● What is required
Set every line of the data down again exactly, and keep the pictures out.

● Data for processing

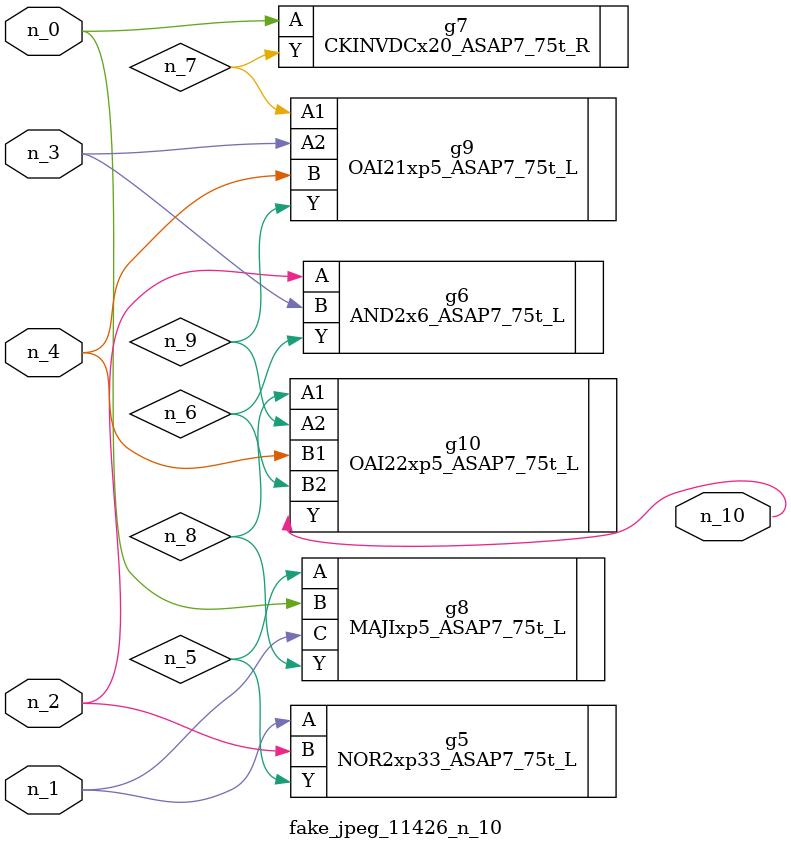
<source format=v>
module fake_jpeg_11426_n_10 (n_3, n_2, n_1, n_0, n_4, n_10);

input n_3;
input n_2;
input n_1;
input n_0;
input n_4;

output n_10;

wire n_8;
wire n_9;
wire n_6;
wire n_5;
wire n_7;

NOR2xp33_ASAP7_75t_L g5 ( 
.A(n_1),
.B(n_2),
.Y(n_5)
);

AND2x6_ASAP7_75t_L g6 ( 
.A(n_2),
.B(n_3),
.Y(n_6)
);

CKINVDCx20_ASAP7_75t_R g7 ( 
.A(n_0),
.Y(n_7)
);

MAJIxp5_ASAP7_75t_L g8 ( 
.A(n_5),
.B(n_0),
.C(n_1),
.Y(n_8)
);

OAI22xp5_ASAP7_75t_L g10 ( 
.A1(n_8),
.A2(n_9),
.B1(n_4),
.B2(n_6),
.Y(n_10)
);

OAI21xp5_ASAP7_75t_L g9 ( 
.A1(n_7),
.A2(n_3),
.B(n_4),
.Y(n_9)
);


endmodule
</source>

● Written response
<source format=v>
module fake_jpeg_11426_n_10 (n_3, n_2, n_1, n_0, n_4, n_10);

input n_3;
input n_2;
input n_1;
input n_0;
input n_4;

output n_10;

wire n_8;
wire n_9;
wire n_6;
wire n_5;
wire n_7;

NOR2xp33_ASAP7_75t_L g5 ( 
.A(n_1),
.B(n_2),
.Y(n_5)
);

AND2x6_ASAP7_75t_L g6 ( 
.A(n_2),
.B(n_3),
.Y(n_6)
);

CKINVDCx20_ASAP7_75t_R g7 ( 
.A(n_0),
.Y(n_7)
);

MAJIxp5_ASAP7_75t_L g8 ( 
.A(n_5),
.B(n_0),
.C(n_1),
.Y(n_8)
);

OAI22xp5_ASAP7_75t_L g10 ( 
.A1(n_8),
.A2(n_9),
.B1(n_4),
.B2(n_6),
.Y(n_10)
);

OAI21xp5_ASAP7_75t_L g9 ( 
.A1(n_7),
.A2(n_3),
.B(n_4),
.Y(n_9)
);


endmodule
</source>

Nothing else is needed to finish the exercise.